*Consignes*:
• A. Relevez toutes les années ou périodes mentionnées dans le texte sur les abus sexuels commis par les Casques bleus de l'ONU.
• B. Extrayez du texte sur les abus sexuels commis par les Casques bleus de l'ONU tout le passage allant de "Des allégations d'exploitation" jusqu'à "beaucoup trop lentes.".
• C. Prolongez le texte sur les abus sexuels commis par les Casques bleus de l'ONU à partir de sa dernière phrase.

*Texte*:

◆ ◆ ◆ ◆ ◆ ◆ ◆

Exploitation et abus sexuels par les Casques bleus de l’ONU

11.UN.jpg

Quel est l’enjeu ?

Des allégations d'exploitation et d'abus sexuels d'enfants au cours des opérations de maintien de la paix mises en place par les Nations Unies ont été révélées pour la première fois dans les années 1990. Depuis lors, les plaintes contre le personnel militaire mandaté par les Nations Unies, la police des Nations Unies et le personnel civil et humanitaire ont continué à faire surface. Plus de 2 000 plaintes ont été déposées à l'encontre de Casques bleus et d'autres membres du personnel civil des Nations Unies dans le monde, dont plus de 300 plaintes par des enfants. Toutefois, le nombre réel d'enfants victimes serait beaucoup plus élevé, alors que seul un petit nombre d'auteurs a été condamné. 

Malgré l'omniprésence du problème, les réformes, la redevabilité ainsi que la réparation pour les victimes sont soit inexistantes, soit beaucoup trop lentes. 

Quel est le problème ?

Si l'ONU a pris un certain nombre de mesures pour lutter contre l'exploitation et les abus sexuels dans les missions de maintien de la paix, notamment par sa « politique de tolérance zéro » en 2003, le problème n'en demeure pas moins entier. En outre, les cas d'abus en République centrafricaine (RCA) à partir de 2014 ont soulevé de sérieuses inquiétudes quant à la transparence de l'ONU dans le traitement du problème. Il a été révélé que de hauts fonctionnaires des Nations Unies ont mal géré les affaires et qu’il y a eu des tentatives pour garder les allégations hors du domaine public, notamment en enquêtant sur les actions des lanceurs d’alerte plutôt que sur celles des personnes accusées d'abus.

◆ ◆ ◆ ◆ ◆ ◆ ◆

*Données fournies*:
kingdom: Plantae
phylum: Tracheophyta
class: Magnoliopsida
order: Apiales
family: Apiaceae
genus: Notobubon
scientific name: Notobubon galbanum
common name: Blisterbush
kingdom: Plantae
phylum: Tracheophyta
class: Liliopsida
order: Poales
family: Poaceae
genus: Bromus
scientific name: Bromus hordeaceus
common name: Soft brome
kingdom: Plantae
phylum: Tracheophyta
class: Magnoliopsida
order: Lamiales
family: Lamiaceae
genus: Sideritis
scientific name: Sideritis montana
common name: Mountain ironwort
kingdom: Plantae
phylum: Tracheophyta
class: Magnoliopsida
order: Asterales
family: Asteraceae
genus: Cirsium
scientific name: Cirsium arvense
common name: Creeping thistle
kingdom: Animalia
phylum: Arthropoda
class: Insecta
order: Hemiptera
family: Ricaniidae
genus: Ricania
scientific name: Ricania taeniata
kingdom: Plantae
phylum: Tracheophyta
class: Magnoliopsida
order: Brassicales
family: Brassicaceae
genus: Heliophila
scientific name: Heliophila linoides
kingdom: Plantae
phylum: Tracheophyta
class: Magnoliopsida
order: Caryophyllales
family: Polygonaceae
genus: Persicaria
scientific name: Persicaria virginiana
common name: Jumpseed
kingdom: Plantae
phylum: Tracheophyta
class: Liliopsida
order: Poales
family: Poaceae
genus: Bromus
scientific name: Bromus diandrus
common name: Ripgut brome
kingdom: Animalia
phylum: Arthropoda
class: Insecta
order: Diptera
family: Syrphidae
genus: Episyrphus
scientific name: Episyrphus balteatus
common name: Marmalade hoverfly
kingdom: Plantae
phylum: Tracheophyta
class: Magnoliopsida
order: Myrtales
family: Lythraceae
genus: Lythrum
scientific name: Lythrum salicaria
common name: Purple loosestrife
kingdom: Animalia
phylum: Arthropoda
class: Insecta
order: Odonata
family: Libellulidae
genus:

◆ ◆ ◆ ◆ ◆ ◆ ◆

*Réponses*:
• A. les années 1990, 2003, 2014

• B.
Des allégations d'exploitation et d'abus sexuels d'enfants au cours des opérations de maintien de la paix mises en place par les Nations Unies ont été révélées pour la première fois dans les années 1990. Depuis lors, les plaintes contre le personnel militaire mandaté par les Nations Unies, la police des Nations Unies et le personnel civil et humanitaire ont continué à faire surface. Plus de 2 000 plaintes ont été déposées à l'encontre de Casques bleus et d'autres membres du personnel civil des Nations Unies dans le monde, dont plus de 300 plaintes par des enfants. Toutefois, le nombre réel d'enfants victimes serait beaucoup plus élevé, alors que seul un petit nombre d'auteurs a été condamné. 

Malgré l'omniprésence du problème, les réformes, la redevabilité ainsi que la réparation pour les victimes sont soit inexistantes, soit beaucoup trop lentes.

• C.
Mais il y a aussi des obstacles juridictionnels. L'ONU n'est pas compétente pour poursuivre les troupes de Casques bleus ou le personnel civil. Les Casques bleus mis à disposition par les États membres de l'ONU ne peuvent être poursuivis que par leur propre État pour des crimes commis en service. Il en va de même pour le personnel des Nations Unies qui bénéficie de l'immunité de toute procédure judiciaire dans l'État hôte pour tout acte illicite accompli dans le cadre de ses fonctions officielles. Par conséquent, très peu de personnes accusées d'avoir commis des abus, des actes d'exploitation ou de mauvaise gestion des cas d’abus, qu'elles soient militaires ou civiles, ont été poursuivies avec succès.

Tout effort de redevabilité a par ailleurs été compromis par un manque d'enquêteurs formés et expérimentés. Par exemple, les preuves de violences sexuelles pendant un conflit armé sont souvent mal recueillies, perdues ou endommagées, et le processus est souvent retardé au point que les preuves ne sont plus utilisables. Les enfants victimes ont souvent été interrogés à plusieurs reprises, sans respect de la confidentialité des échanges dû au peu d'expérience des enquêteurs du travail avec des enfants. Parmi les  obstacles à l'accès des enfants victimes à la justice figurent encore la crainte de représailles, de ne pas être pris au sérieux et l'absence de possibilités de recours.

Quelle est la solution ?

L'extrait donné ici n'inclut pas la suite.